'''

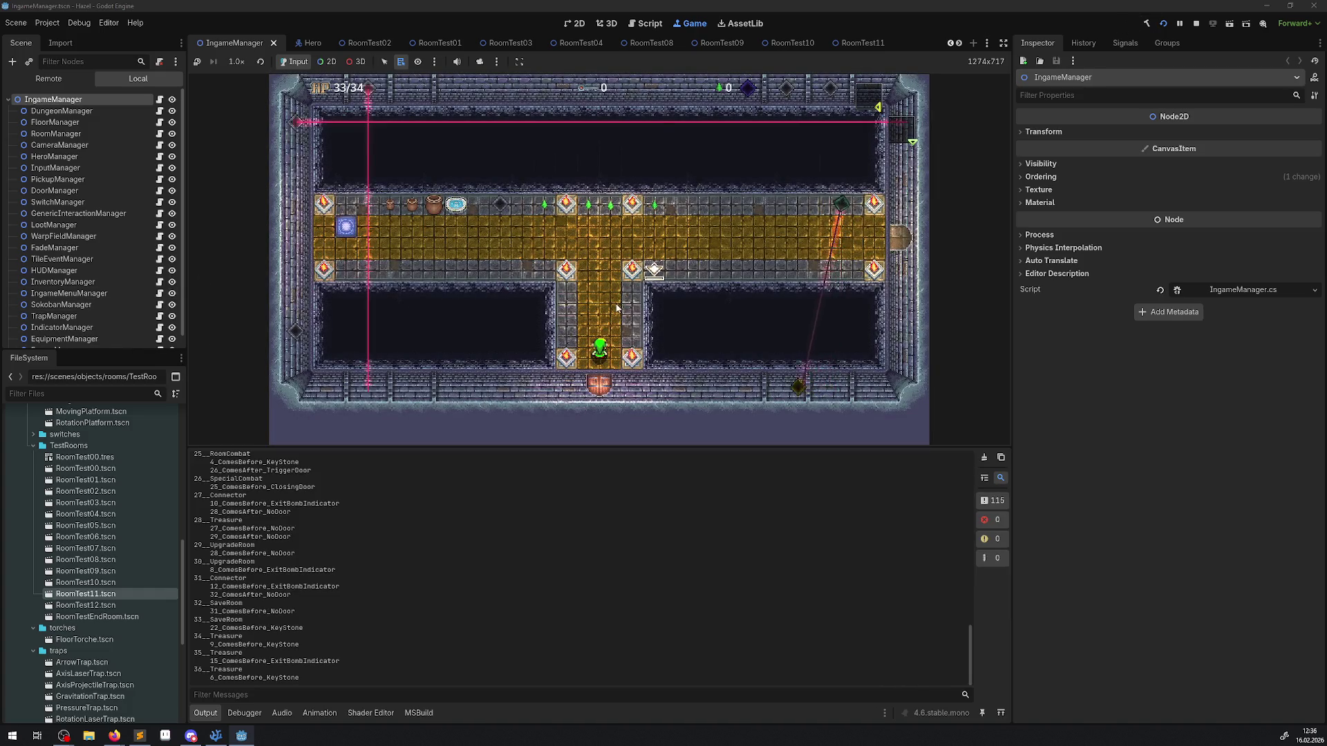
Step: Walk the hero up the T corridor to the golden-strip room, re-entering it to respawn enemies
{"action": "key", "text": "Up"}
{"action": "key", "text": "Left"}
{"action": "key", "text": "Left"}
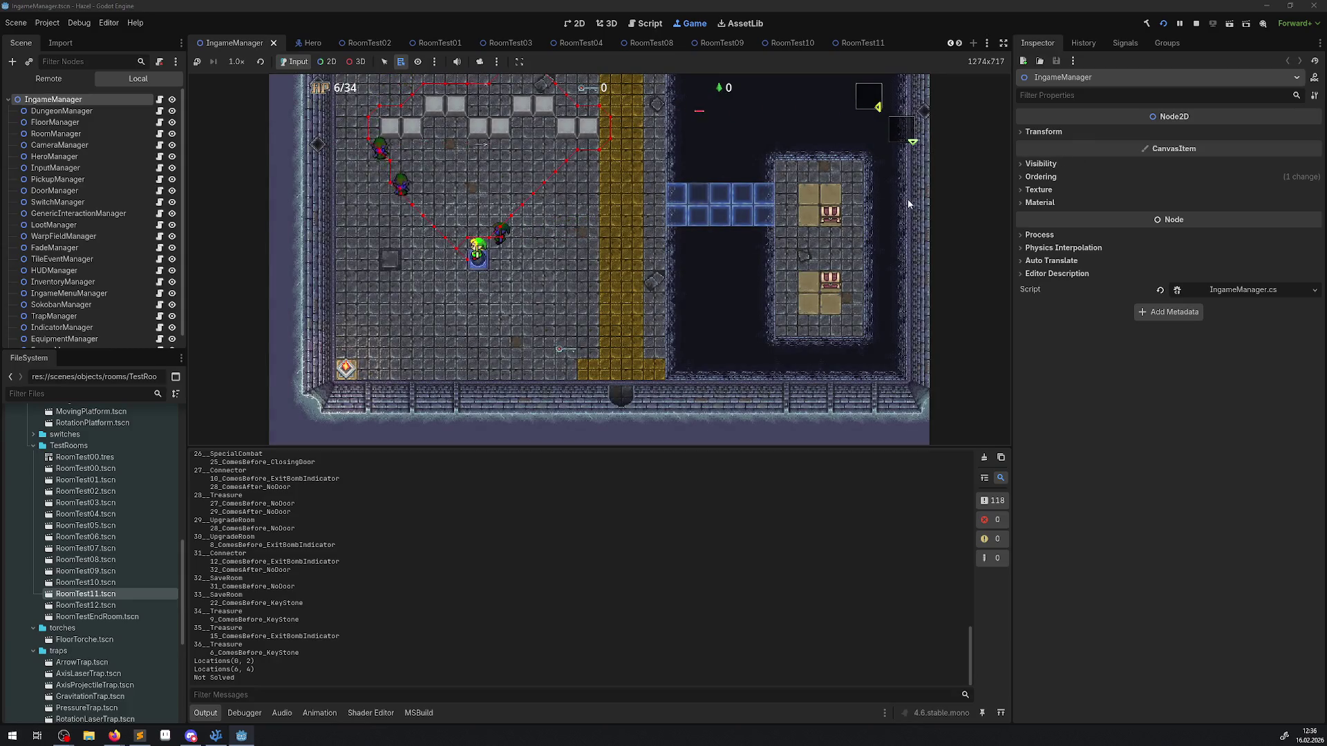
{"action": "key", "text": "Right"}
{"action": "key", "text": "Down"}
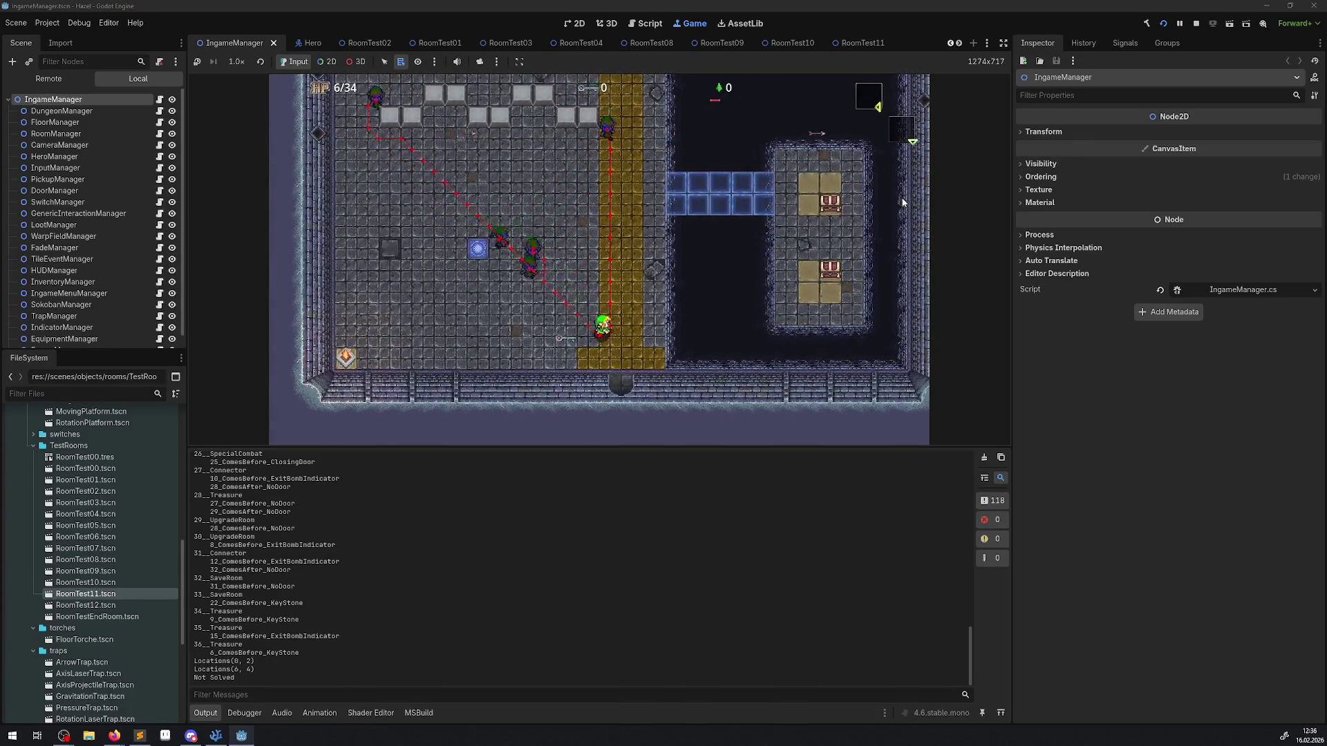
{"action": "key", "text": "Down"}
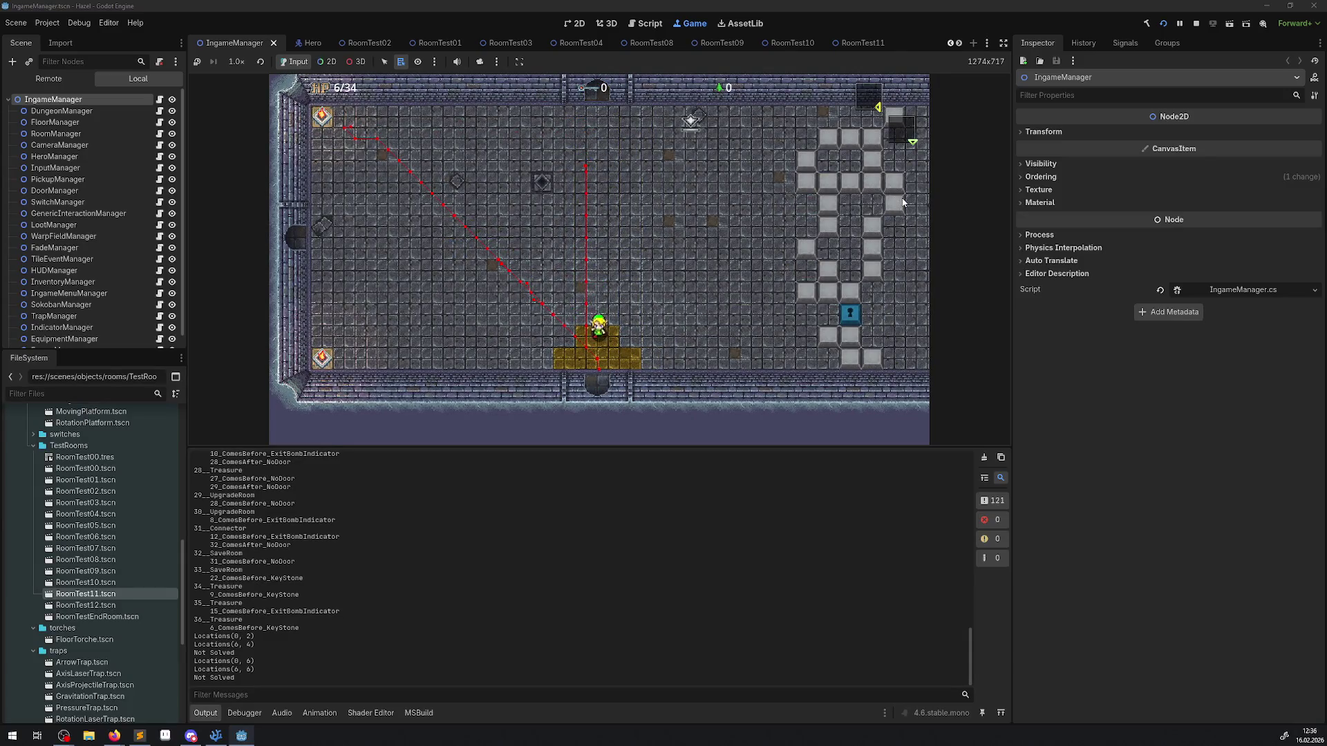
{"action": "key", "text": "Down"}
{"action": "key", "text": "Down"}
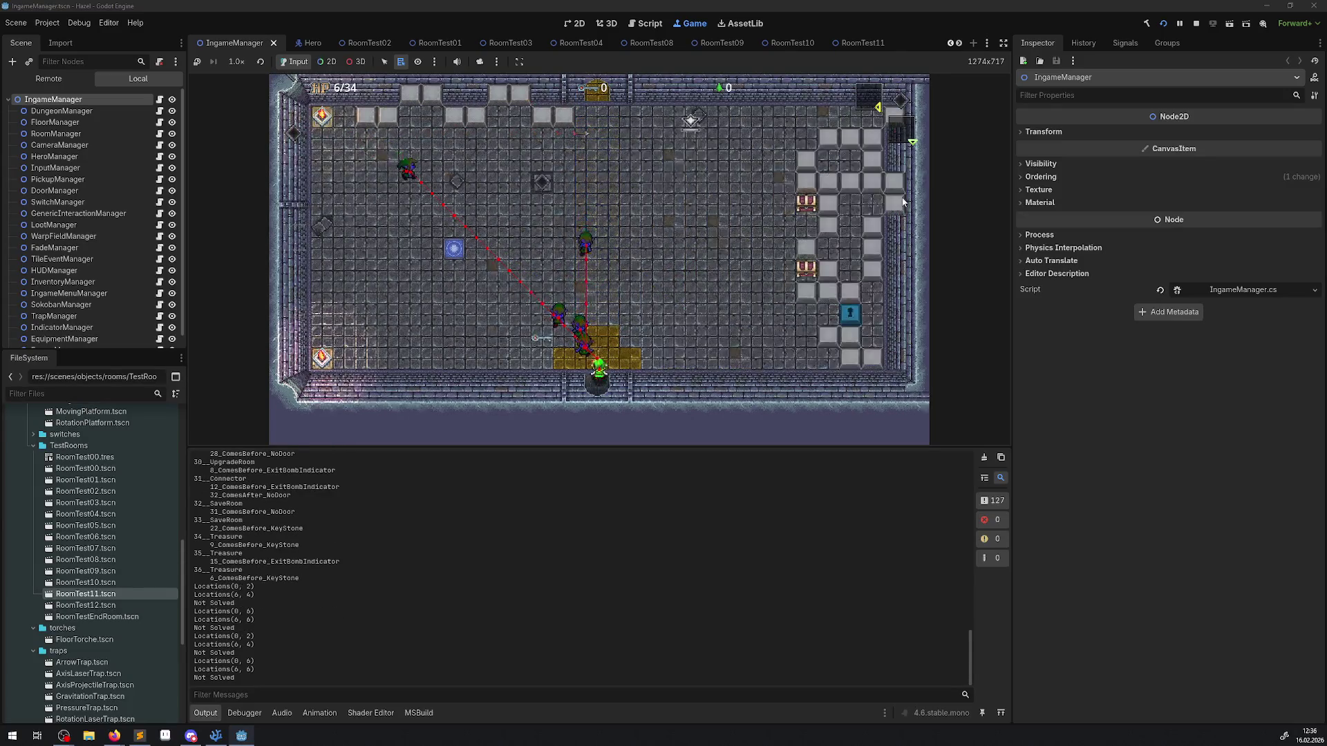
{"action": "key", "text": "Down"}
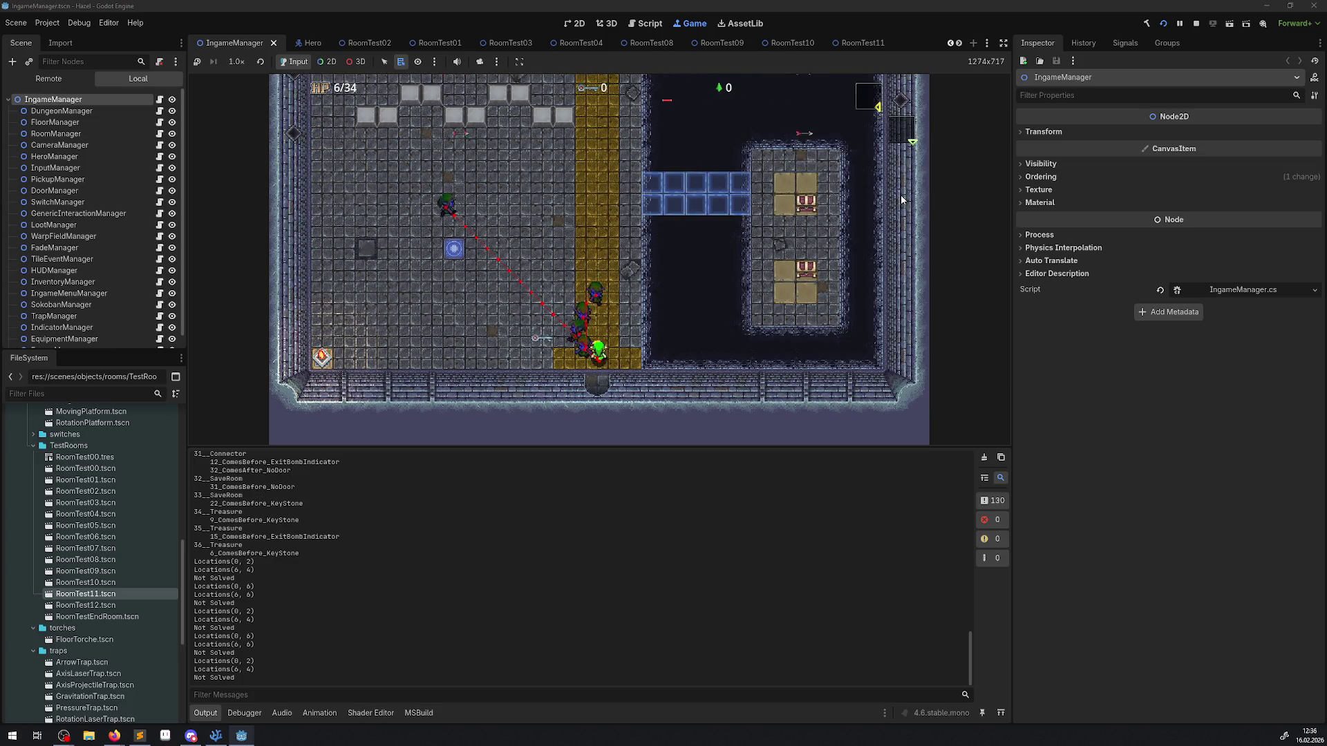
{"action": "key", "text": "Down"}
{"action": "key", "text": "Down"}
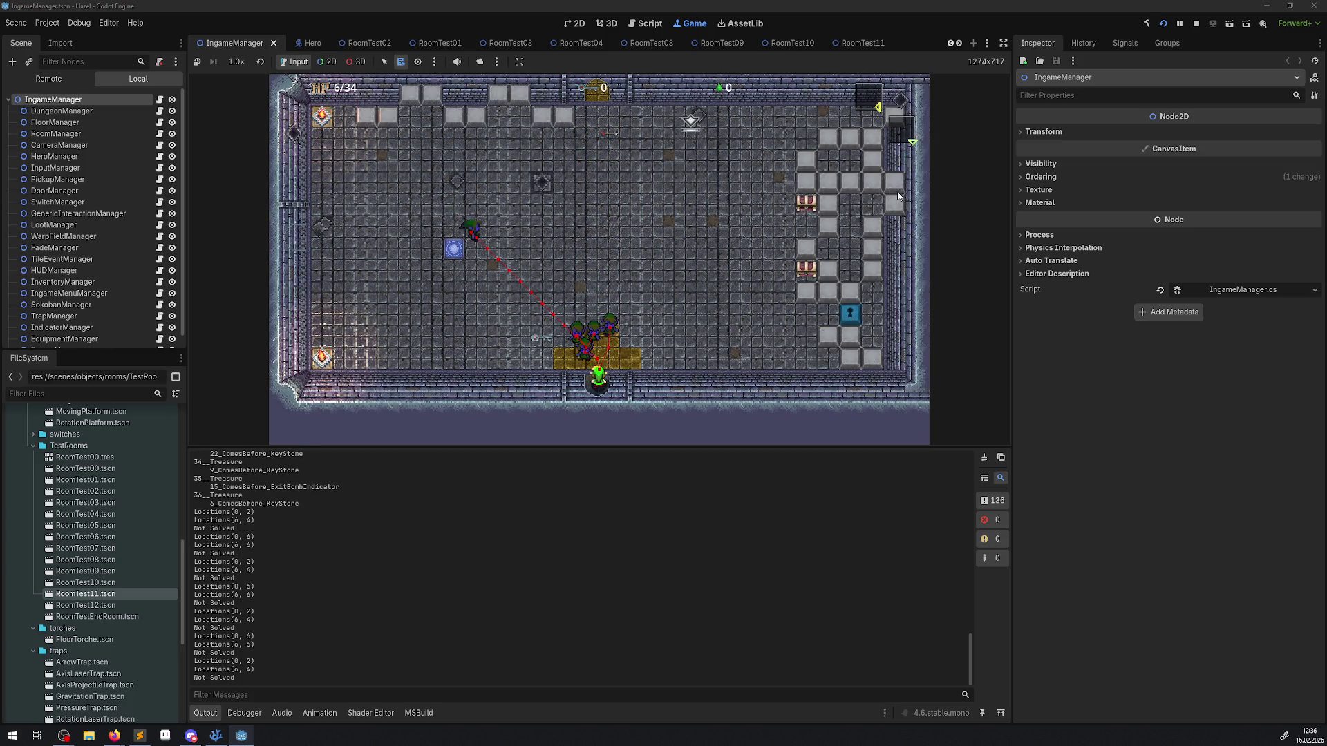
{"action": "key", "text": "Down"}
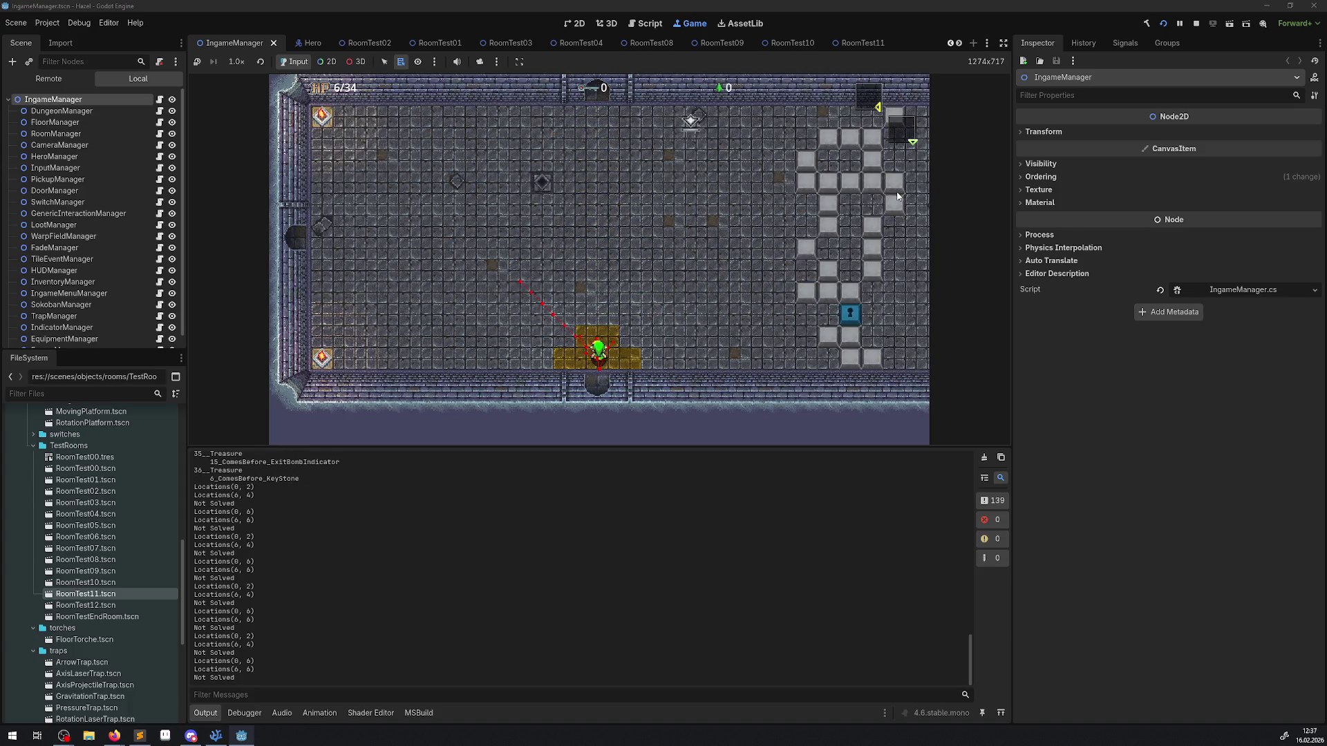
{"action": "key", "text": "Down"}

'''

### Exercise instructions
Leaving the pictures aside, transcribe the entire listing exactly.

### Your solution
Step: Walk the hero up the T corridor to the golden-strip room, re-entering it to respawn enemies
{"action": "key", "text": "Up"}
{"action": "key", "text": "Left"}
{"action": "key", "text": "Left"}
{"action": "key", "text": "Right"}
{"action": "key", "text": "Down"}
{"action": "key", "text": "Down"}
{"action": "key", "text": "Down"}
{"action": "key", "text": "Down"}
{"action": "key", "text": "Down"}
{"action": "key", "text": "Down"}
{"action": "key", "text": "Down"}
{"action": "key", "text": "Down"}
{"action": "key", "text": "Down"}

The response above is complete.